|
Description  |
|
|
BACKGROUND OF THE INVENTION
1. Field of the Invention
The present invention relates to the preliminary processing of documents
which reflect business transactions and particularly to the correction of
data commensurate with information entered by hand on documents evidencing
retail sales, the documents having been initially processed by optical
character recognition apparatus. More specifically, this invention is
directed to optical character recognition systems for reading, correcting
and preliminarily processing data, including handprinted information, from
documents pertaining to retail sales transactions. The present invention
also encompasses uniquely formatted documents for use by such merchants.
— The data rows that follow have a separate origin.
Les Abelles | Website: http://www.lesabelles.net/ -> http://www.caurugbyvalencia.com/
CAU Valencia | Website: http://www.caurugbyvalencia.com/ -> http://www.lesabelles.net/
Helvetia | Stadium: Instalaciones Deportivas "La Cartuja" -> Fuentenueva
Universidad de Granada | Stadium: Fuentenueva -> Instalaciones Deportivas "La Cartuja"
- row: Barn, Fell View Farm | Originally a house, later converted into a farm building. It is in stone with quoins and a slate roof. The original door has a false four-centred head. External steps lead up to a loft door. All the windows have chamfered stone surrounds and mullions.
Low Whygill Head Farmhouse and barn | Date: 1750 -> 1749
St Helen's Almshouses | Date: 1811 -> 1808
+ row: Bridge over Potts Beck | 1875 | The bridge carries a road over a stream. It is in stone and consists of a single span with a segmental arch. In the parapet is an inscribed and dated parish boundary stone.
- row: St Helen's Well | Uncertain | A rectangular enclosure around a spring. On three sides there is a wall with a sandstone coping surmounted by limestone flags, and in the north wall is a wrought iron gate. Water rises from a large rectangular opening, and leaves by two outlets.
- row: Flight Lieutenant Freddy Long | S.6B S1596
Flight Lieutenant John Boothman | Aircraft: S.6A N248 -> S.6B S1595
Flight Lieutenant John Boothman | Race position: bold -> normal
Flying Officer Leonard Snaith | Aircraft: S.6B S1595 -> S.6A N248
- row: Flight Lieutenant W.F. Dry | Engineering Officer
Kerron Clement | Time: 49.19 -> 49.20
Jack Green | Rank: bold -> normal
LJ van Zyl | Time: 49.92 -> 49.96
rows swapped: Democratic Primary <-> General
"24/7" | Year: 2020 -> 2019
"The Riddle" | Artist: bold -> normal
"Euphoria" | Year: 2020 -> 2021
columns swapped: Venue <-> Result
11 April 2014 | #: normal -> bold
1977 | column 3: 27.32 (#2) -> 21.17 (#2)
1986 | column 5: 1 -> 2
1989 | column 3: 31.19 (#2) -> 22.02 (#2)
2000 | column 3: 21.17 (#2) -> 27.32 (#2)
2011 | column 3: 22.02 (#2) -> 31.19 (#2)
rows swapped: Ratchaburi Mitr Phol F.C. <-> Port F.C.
Accordingly, the general objects of the present invention are to provide
novel and improved methods, systems and documents of such characters.
2. Description of the Prior Art
While not limited thereto in its utility, the present invention is
particularly well suited for use in the field of "remittance processing",
i.e., in the recovery and initial processing of information entered on
documents which are completed at the time a charge card holder enters into
a retail transaction with a merchant. The exceedingly high volume of such
transactions, coupled with the desire to minimize the time between the
transaction and the charging and/or crediting of the dollar amount thereof
to the appropriate accounts, imposes the requirements of speed and
accuracy on the systems and techniques for processing the related
documents.
Optical character recognition (OCR) apparatus has previously been used in
"remittance processing" to read information from documents of the type
alluded to above. The prior art OCR systems were capable of "reading",
with an acceptable speed and low rejection rate, machine printed
information found on documents completed at the time of retail sales.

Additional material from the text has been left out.